『近藤忠義 人と学問 第五集』発行

●『近藤忠義 人と学問 第五集 近藤忠義が遺したもの』が発行された(近藤忠義先生を偲ぶ会・歴史社会学派研究会 共編、2013年6月20日発行、非売品)。近藤忠義先生は、後世に何を遺したのであろうか。私も、法政大学では、先生に近世文学を教えて頂いた。60年安保の頃、こういう状況の時に、若い君たちが、このように教室に居ることが、私には理解できない、とも言われて恥ずかしい思いをしたこともあった。

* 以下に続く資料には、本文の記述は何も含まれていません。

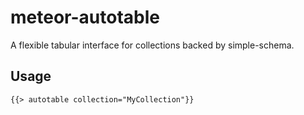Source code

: meteor-autotable
================

A flexible tabular interface for collections backed by simple-schema.

Usage
-----

    {{> autotable collection="MyCollection"}}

●第五集には、第一部に、前田金五郎先生はじめ4名の先生方の、近藤忠義先生の思い出を収録している。第二部には、東大入学前に執筆された短編小説『あまのじゃこ』と、晩年に執筆された、『こどもの古典』の解説を収録している。古事記更級日記西鶴・膝栗毛・八犬伝をこども向けにやさしく書いた読み物の解説である。日本の古典の尊さを、小さなこどもの心に伝えたかったのかも知れない。
●私は、卒論で、重友毅先生に御指導頂いたので、自然に近藤先生とは疎遠になった。近藤先生が、旧制の第6高等学校卒業直前に短篇小説を執筆されていたように、重友先生も、谷川徹三先生等と共に『文芸復興』という雑誌を出し、その創刊の辞を書かれている。また、創作雑誌『鈴の音』に戯曲『理性は強かれ』を発表されている。近藤先生も重友先生も、古典研究と共に創作活動にも興味を示しておられたのであろう。しかし、お二人の晩年は、誠に対照的である。
●御多忙の中で、この記念の集を纏め上げた島本昌一氏の、師と学問を思う志に対して深甚の敬意を捧げる。